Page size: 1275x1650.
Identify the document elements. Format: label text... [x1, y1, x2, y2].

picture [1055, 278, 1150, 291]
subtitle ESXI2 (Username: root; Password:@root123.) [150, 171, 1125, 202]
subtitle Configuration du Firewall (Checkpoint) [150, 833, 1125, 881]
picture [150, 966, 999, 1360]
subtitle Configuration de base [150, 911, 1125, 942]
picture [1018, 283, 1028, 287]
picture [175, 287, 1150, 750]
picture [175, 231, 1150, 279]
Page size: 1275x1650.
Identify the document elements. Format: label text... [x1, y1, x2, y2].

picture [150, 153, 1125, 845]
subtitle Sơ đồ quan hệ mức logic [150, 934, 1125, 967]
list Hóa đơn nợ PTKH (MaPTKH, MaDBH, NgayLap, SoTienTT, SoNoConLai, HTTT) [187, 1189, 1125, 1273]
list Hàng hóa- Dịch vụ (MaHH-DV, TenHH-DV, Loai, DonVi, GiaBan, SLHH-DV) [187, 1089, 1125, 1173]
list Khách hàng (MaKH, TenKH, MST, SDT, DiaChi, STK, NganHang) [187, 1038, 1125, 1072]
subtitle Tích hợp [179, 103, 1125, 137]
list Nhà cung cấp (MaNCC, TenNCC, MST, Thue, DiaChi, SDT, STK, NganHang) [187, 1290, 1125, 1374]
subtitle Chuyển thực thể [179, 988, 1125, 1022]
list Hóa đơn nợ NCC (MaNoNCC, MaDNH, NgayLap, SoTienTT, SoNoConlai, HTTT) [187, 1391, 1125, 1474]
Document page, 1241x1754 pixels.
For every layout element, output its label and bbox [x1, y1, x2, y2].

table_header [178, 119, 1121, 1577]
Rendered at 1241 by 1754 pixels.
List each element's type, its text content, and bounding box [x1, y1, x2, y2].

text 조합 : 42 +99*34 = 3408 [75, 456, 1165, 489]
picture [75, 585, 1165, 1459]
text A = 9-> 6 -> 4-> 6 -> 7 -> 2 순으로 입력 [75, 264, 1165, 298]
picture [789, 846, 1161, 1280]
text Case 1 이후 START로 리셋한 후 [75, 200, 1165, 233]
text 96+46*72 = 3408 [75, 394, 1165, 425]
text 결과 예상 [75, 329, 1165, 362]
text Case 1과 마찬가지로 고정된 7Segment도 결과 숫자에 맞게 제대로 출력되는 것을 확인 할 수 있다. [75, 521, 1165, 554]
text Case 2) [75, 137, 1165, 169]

· · ·

_Activity_: Give the count of lines in the listing where the word "pixels" occurs, with no further words.

_Result of the task_: 2